§ **REQUIRED ACTION**
The lines from the one containing "(tstamp 883c92e1-b632-4128-93d0-e1a080ad2091)" through the end of the entries are what to output; reproduce them exactly and add nothing.

---

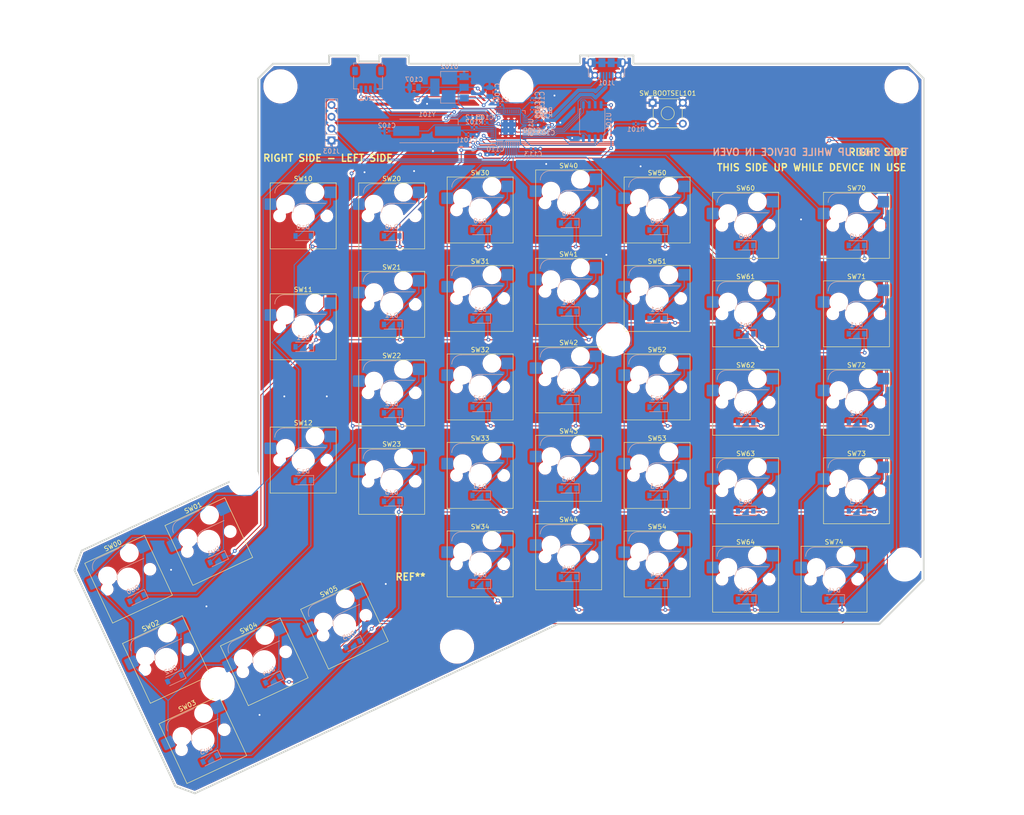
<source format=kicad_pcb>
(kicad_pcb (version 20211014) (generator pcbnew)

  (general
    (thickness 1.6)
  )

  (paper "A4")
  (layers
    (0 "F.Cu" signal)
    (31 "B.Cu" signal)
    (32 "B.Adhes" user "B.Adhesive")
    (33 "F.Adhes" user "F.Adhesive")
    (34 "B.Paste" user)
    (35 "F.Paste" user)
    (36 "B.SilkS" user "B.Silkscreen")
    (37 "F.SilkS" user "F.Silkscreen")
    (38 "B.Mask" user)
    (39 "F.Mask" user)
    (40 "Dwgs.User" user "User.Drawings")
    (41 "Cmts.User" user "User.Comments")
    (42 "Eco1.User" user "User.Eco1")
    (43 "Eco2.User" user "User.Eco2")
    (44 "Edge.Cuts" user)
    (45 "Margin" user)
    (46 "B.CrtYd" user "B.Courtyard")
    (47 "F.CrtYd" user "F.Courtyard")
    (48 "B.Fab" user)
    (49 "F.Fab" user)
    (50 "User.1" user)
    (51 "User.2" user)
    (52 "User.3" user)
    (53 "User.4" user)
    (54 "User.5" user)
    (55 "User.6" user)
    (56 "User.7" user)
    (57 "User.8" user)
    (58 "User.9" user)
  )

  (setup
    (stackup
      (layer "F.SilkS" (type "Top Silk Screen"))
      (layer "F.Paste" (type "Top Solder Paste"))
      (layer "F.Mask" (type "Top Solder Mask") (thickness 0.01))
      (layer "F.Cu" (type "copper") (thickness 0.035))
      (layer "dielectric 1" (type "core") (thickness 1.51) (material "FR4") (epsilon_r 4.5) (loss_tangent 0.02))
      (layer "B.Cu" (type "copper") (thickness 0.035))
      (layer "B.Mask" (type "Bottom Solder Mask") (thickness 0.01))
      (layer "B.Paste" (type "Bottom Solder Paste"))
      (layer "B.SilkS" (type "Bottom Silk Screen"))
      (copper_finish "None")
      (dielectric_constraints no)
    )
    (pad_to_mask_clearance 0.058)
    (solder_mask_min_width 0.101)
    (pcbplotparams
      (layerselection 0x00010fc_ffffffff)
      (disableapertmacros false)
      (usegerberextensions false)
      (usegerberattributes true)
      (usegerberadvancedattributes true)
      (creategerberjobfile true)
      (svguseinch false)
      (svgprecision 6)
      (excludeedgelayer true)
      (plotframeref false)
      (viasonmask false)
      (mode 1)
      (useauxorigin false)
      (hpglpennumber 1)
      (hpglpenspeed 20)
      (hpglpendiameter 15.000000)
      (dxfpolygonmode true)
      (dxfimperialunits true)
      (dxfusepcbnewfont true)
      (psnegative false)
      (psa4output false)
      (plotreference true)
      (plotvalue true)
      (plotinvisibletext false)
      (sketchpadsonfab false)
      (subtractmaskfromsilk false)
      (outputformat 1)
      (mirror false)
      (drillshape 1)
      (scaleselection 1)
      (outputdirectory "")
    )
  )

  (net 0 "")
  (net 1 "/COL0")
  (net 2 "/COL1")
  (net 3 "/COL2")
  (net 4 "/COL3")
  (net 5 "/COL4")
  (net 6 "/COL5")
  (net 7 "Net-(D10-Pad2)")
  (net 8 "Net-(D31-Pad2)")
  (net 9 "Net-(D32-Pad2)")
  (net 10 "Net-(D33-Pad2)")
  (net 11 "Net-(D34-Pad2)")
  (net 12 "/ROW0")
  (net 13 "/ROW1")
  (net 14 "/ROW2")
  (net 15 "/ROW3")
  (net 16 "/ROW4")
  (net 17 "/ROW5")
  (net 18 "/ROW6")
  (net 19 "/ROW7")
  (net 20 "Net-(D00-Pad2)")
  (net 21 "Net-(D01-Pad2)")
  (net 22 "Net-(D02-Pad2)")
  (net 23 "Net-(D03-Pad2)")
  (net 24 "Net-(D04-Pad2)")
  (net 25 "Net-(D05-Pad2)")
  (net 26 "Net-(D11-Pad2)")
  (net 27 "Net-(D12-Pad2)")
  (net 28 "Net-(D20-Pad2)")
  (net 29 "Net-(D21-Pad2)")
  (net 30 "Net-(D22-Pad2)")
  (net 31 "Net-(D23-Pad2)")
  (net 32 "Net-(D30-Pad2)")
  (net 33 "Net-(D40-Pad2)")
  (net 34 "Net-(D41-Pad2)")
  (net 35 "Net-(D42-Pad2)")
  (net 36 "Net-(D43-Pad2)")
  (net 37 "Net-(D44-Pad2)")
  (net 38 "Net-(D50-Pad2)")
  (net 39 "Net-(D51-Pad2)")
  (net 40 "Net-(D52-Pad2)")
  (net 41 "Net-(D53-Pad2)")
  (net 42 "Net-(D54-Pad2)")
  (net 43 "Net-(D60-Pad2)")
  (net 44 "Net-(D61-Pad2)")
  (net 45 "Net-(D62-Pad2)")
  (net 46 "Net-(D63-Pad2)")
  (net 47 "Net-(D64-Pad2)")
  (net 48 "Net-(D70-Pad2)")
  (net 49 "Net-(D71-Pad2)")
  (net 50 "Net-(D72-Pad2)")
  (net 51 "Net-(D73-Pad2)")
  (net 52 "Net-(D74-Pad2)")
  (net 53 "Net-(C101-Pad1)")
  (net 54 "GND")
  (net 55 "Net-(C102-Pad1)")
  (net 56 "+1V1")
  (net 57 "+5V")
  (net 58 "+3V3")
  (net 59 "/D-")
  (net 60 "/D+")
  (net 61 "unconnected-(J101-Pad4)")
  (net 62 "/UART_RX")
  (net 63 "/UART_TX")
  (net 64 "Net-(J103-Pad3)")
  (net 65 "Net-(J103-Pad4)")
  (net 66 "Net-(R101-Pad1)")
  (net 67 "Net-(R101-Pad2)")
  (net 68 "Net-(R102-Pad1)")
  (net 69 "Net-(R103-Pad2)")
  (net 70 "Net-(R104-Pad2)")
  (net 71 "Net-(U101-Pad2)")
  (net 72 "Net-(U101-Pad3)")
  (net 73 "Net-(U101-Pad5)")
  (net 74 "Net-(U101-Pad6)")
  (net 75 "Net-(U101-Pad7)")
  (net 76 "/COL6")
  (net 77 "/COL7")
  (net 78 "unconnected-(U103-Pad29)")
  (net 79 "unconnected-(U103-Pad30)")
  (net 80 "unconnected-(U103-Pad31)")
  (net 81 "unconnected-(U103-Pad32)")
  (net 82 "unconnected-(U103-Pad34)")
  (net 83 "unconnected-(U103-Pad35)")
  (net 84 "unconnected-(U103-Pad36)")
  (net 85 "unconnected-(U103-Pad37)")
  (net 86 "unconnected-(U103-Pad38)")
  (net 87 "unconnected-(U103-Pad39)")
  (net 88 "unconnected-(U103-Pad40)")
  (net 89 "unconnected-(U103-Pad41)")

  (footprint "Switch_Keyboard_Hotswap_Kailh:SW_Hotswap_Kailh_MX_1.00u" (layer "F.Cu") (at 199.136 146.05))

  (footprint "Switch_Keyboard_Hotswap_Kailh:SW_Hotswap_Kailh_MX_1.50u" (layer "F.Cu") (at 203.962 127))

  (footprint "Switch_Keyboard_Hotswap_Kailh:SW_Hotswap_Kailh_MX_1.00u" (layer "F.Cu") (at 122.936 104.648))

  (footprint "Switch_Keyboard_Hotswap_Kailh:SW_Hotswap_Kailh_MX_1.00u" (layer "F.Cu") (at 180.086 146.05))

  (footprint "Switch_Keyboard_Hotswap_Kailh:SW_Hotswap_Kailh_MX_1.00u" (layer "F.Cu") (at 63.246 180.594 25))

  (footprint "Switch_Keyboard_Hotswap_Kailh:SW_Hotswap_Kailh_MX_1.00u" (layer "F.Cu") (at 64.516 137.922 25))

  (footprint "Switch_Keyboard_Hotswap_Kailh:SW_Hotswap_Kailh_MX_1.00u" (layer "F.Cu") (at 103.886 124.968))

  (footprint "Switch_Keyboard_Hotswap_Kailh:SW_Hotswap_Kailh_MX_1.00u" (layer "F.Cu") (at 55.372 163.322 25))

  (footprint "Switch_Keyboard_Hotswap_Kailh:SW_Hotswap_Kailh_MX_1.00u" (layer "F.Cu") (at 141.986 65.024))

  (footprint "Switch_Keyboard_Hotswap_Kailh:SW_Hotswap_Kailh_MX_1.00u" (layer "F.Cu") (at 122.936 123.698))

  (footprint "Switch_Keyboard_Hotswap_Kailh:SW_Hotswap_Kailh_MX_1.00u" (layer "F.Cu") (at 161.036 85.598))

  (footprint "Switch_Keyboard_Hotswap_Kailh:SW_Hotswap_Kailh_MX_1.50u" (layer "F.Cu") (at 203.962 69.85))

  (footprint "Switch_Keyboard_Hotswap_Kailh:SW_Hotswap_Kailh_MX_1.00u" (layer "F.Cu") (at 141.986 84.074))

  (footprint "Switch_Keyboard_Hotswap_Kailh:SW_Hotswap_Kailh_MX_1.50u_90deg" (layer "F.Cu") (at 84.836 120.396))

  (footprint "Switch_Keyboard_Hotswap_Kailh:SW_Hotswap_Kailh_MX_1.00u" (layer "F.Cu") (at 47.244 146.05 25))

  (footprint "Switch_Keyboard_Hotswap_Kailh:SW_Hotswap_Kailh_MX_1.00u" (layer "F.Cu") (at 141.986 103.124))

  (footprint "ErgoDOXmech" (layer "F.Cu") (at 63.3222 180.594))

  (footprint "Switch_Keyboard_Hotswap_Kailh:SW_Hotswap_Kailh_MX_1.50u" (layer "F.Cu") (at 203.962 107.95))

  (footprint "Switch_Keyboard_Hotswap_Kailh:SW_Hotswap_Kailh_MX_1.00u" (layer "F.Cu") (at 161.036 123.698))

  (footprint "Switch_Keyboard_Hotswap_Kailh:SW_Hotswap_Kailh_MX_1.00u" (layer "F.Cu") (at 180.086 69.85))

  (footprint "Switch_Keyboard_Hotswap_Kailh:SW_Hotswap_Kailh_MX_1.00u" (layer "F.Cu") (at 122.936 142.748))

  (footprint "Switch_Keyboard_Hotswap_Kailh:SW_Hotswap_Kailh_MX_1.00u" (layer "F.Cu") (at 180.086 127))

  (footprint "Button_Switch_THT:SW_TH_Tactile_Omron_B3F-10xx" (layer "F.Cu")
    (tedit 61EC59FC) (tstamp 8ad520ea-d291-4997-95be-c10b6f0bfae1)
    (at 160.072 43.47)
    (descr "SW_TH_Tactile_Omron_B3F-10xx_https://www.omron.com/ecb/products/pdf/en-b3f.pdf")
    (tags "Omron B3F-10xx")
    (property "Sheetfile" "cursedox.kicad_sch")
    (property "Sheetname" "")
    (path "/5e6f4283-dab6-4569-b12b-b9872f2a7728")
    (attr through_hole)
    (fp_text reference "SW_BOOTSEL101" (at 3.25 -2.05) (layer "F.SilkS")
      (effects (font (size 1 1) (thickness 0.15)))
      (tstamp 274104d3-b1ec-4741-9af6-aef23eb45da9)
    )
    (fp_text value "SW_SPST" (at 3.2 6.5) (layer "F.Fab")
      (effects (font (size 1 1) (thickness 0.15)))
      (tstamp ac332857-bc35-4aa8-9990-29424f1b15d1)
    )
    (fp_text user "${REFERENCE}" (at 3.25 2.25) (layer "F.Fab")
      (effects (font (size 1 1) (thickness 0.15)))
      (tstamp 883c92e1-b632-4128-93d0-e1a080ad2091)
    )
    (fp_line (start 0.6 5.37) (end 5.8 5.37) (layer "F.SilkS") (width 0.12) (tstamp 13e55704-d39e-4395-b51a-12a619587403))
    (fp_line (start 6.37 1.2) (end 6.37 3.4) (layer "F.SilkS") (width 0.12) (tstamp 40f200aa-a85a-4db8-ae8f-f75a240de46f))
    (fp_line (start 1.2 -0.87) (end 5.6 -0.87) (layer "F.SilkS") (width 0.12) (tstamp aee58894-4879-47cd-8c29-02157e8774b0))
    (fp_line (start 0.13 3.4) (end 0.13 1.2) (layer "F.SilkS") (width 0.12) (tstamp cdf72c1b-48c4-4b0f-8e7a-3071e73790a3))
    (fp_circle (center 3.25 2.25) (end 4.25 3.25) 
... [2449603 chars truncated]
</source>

---

§ **YOUR RESPONSE**
      (tstamp 883c92e1-b632-4128-93d0-e1a080ad2091)
    )
    (fp_line (start 0.6 5.37) (end 5.8 5.37) (layer "F.SilkS") (width 0.12) (tstamp 13e55704-d39e-4395-b51a-12a619587403))
    (fp_line (start 6.37 1.2) (end 6.37 3.4) (layer "F.SilkS") (width 0.12) (tstamp 40f200aa-a85a-4db8-ae8f-f75a240de46f))
    (fp_line (start 1.2 -0.87) (end 5.6 -0.87) (layer "F.SilkS") (width 0.12) (tstamp aee58894-4879-47cd-8c29-02157e8774b0))
    (fp_line (start 0.13 3.4) (end 0.13 1.2) (layer "F.SilkS") (width 0.12) (tstamp cdf72c1b-48c4-4b0f-8e7a-3071e73790a3))
    (fp_circle (center 3.25 2.25) (end 4.25 3.25) 
... [2449603 chars truncated]
</source>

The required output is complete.